A empresa submeteu os resultados da experimentação para a apresentação em reunir-se científico no fim deste ano.

Vista geral do estudo da PÉROLA 2

Isto randomized, fixo-dose, ensaio clínico placebo-controlado, dobro-cego, multinacional foi conduzido em 52 locais no mundo inteiro primeiramente em ajustes do hospital. Twenty-five locais nos Estados Unidos randomized 286 pacientes, 18 locais em Ásia randomized 115 pacientes, cinco locais em Ámérica do Sul randomized 48 pacientes e quatro locais em Europa randomized 29 pacientes.

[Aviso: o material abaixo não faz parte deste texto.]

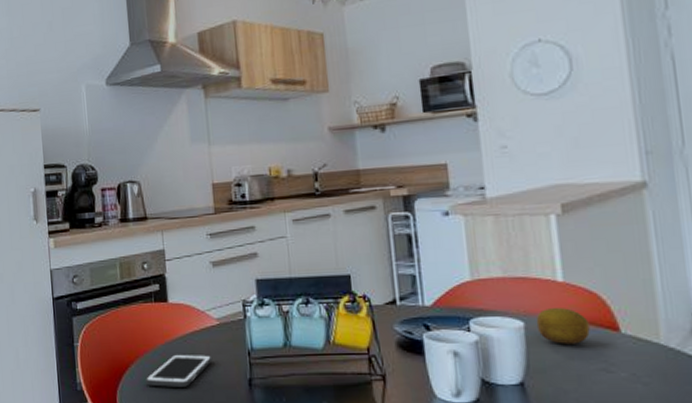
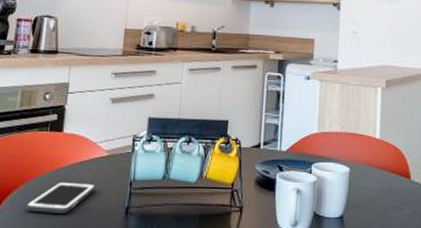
fruit: present [536,308,590,344] -> none [357,159,392,187]

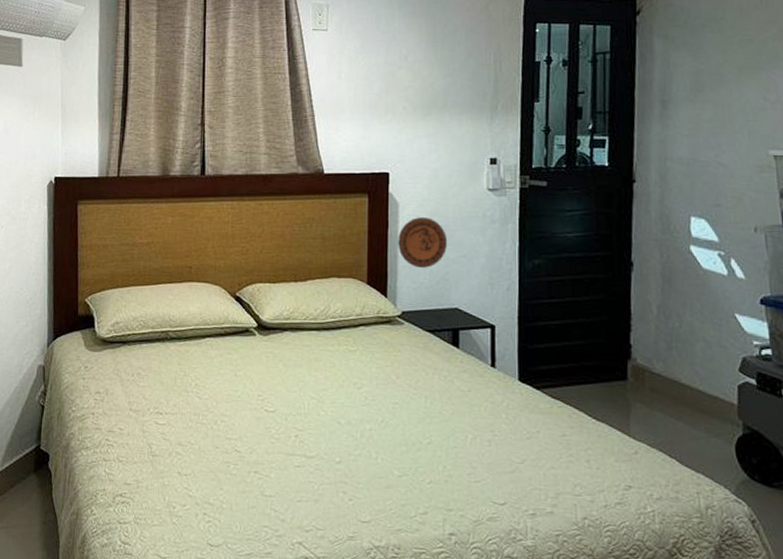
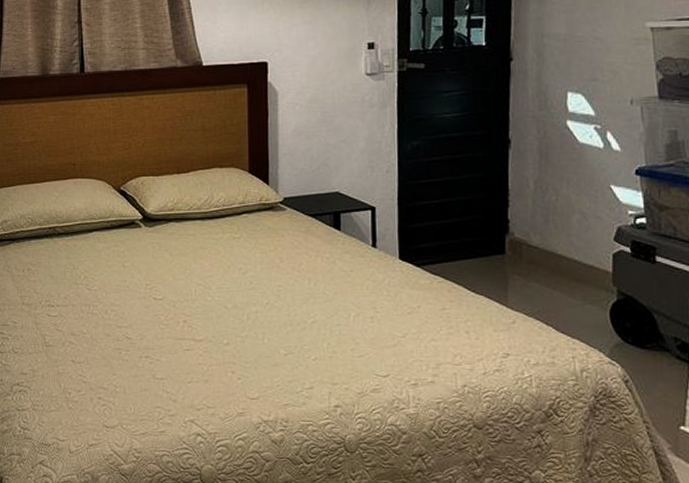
decorative plate: present [398,217,448,268] -> none [278,105,328,154]

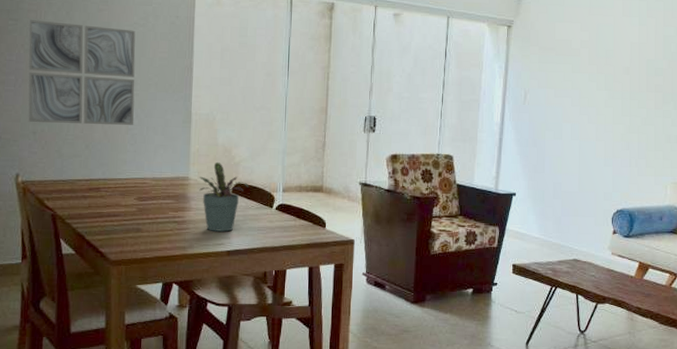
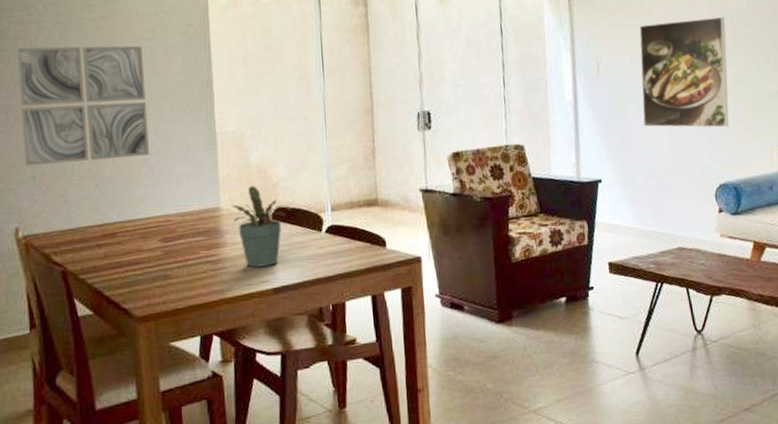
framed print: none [559,63,642,161] -> present [639,16,729,128]

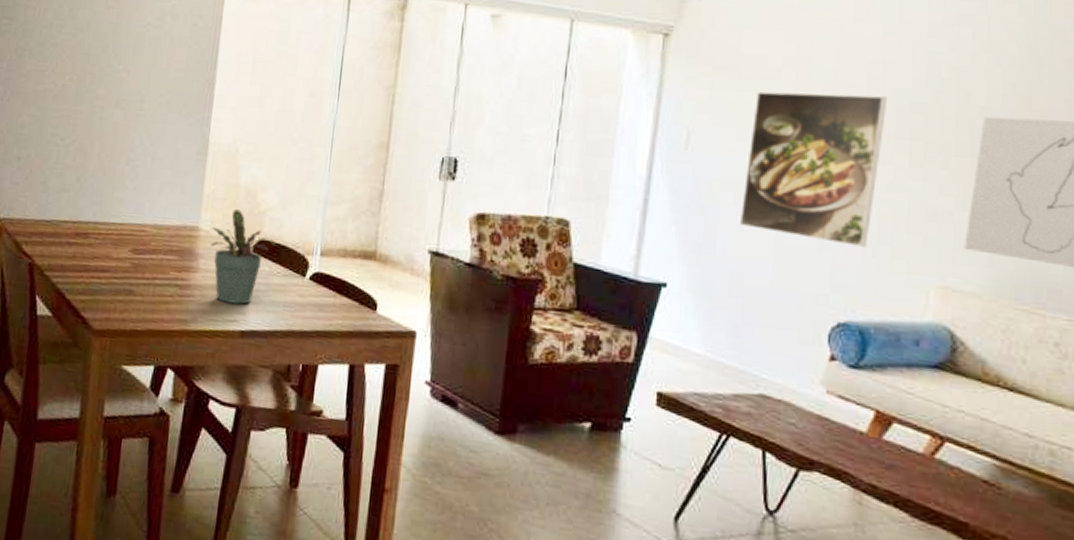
wall art: present [16,46,150,166] -> none [12,18,149,156]

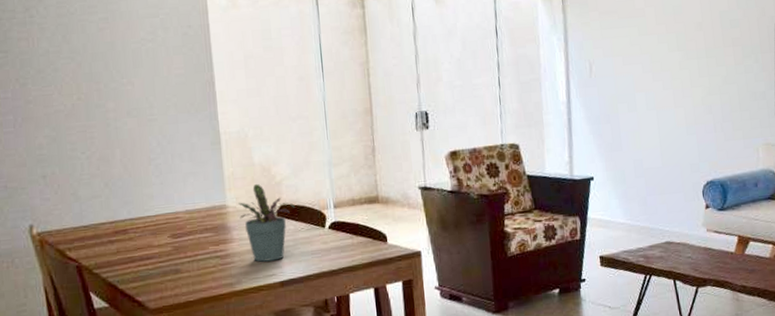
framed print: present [740,91,888,247] -> none [631,17,717,127]

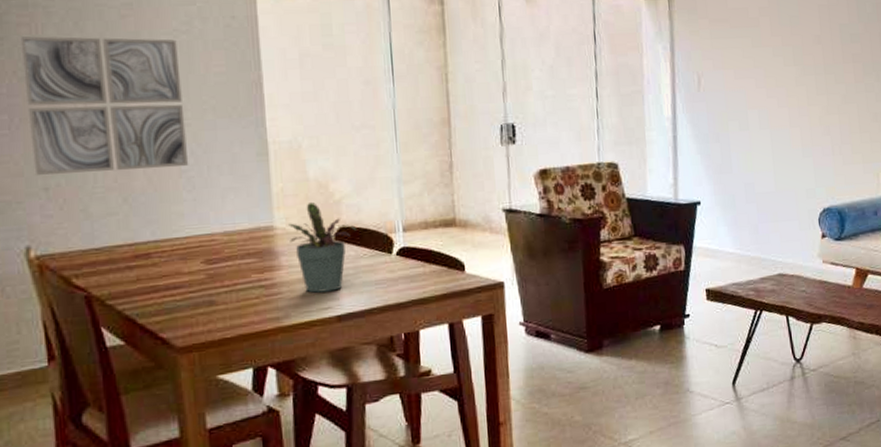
wall art: none [19,47,157,165] -> present [19,36,189,175]

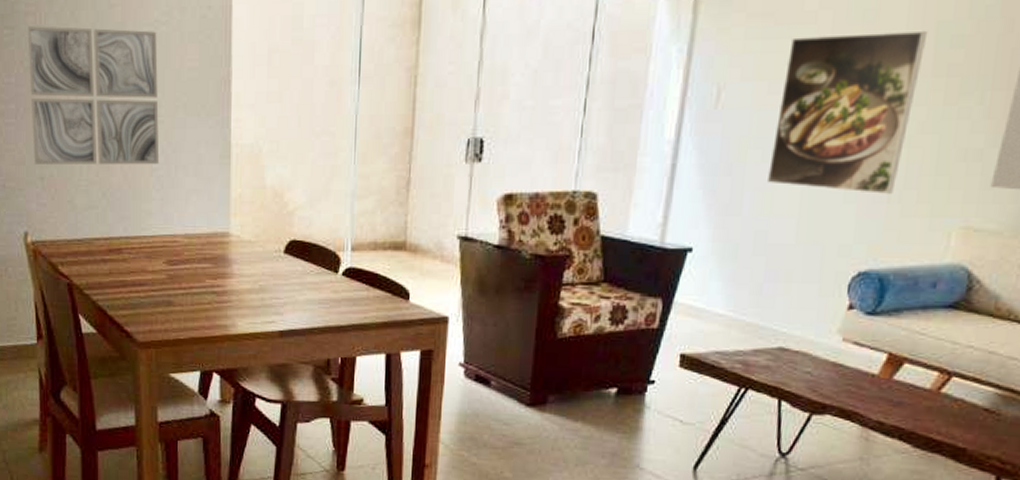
potted plant: present [288,201,357,293] -> none [243,210,307,305]
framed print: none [744,30,835,149] -> present [768,30,928,194]

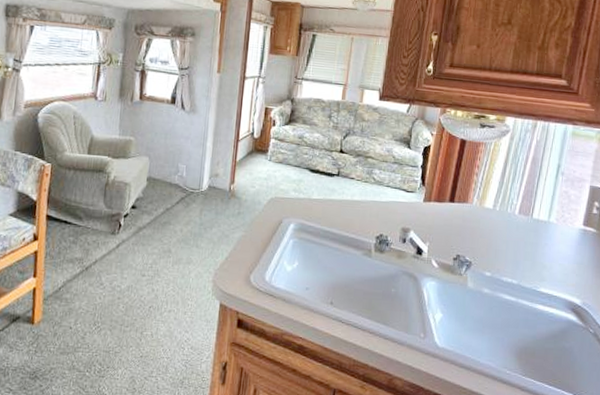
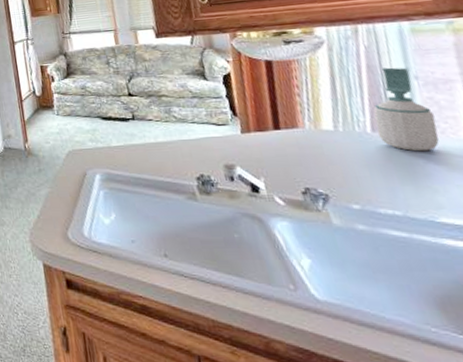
soap bottle: none [522,161,564,235] -> present [373,67,439,152]

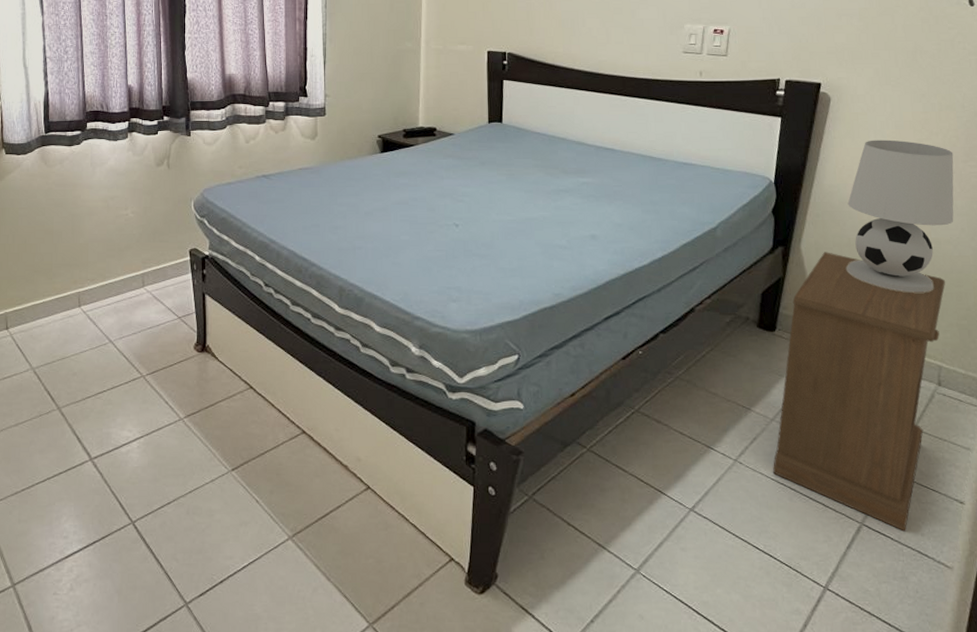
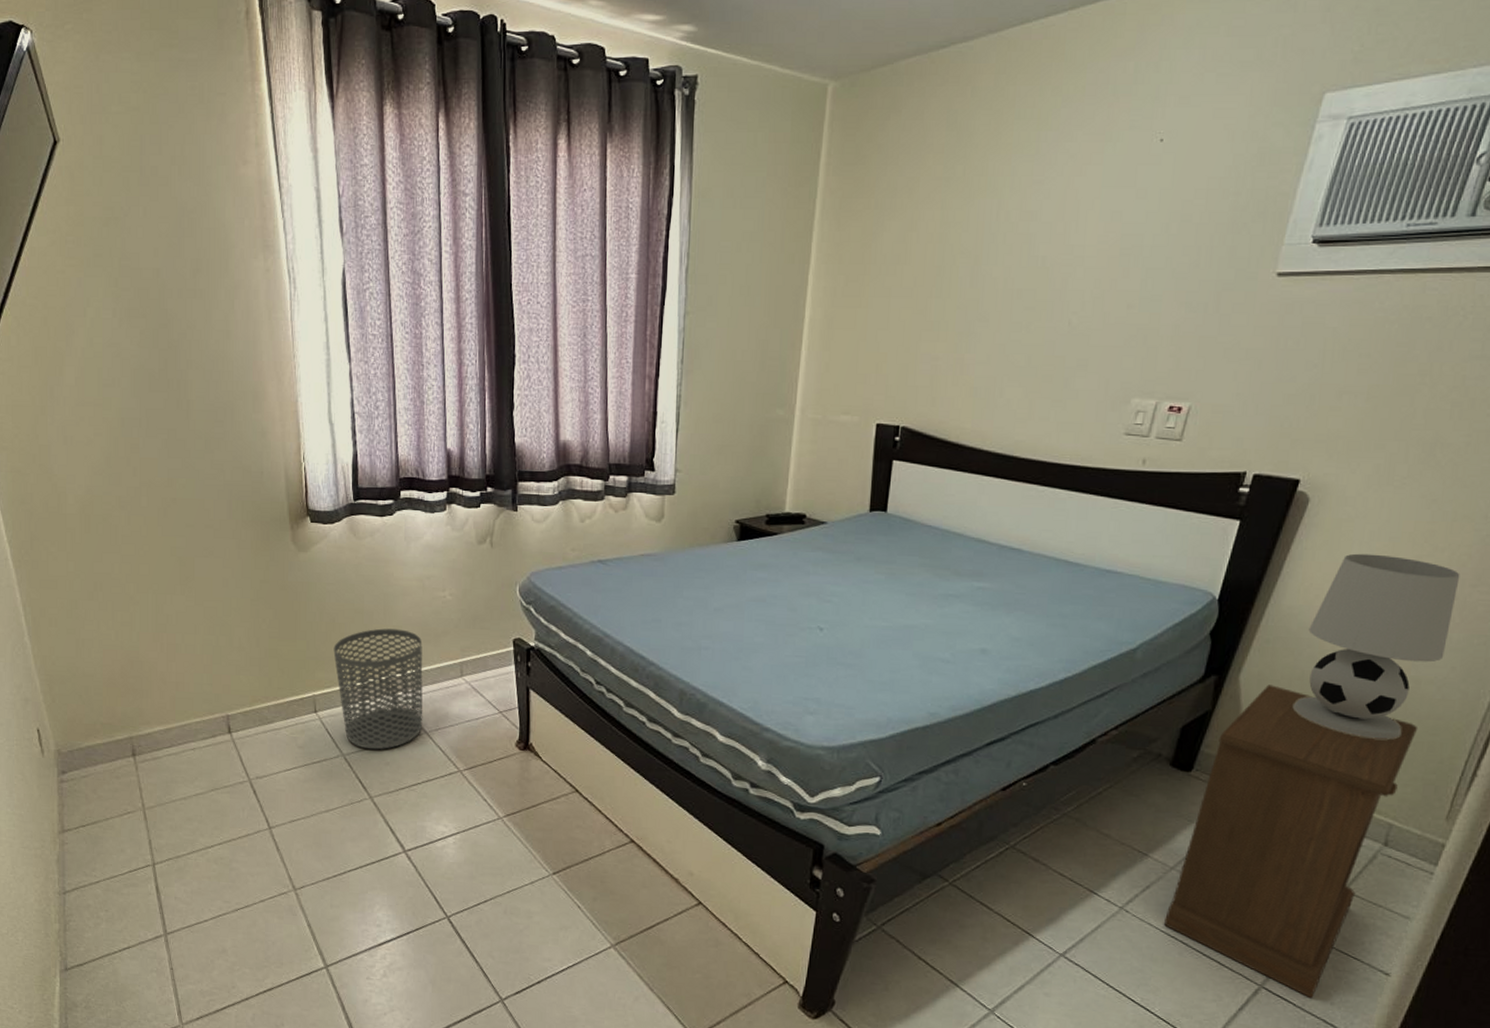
waste bin: none [25,246,108,361] -> present [333,628,423,750]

Os pacientes foram diagnosticados com a esquizofrenia (que usa critérios de DSM-IV) e exigidos ter uma exacerbação aguda de sintomas dementes com uma contagem do total de PANSS de 80 ou mais alto na linha de base do estudo. Os participantes experimentais tiveram uma idade média de 37,7 anos com uma contagem média de PANSS de 96,6 na linha de base. Os pacientes tinham sido diagnosticados com esquizofrenia, em média, por mais de 13 anos e mais hospitalizados previamente antes de incorporar o estudo. As avaliações de segurança múltiplas foram feitas, incluindo sinais vitais, peso, ECGs, escalas da desordem de movimento (SAS, BAS, ALVOS), e avaliações do laboratório.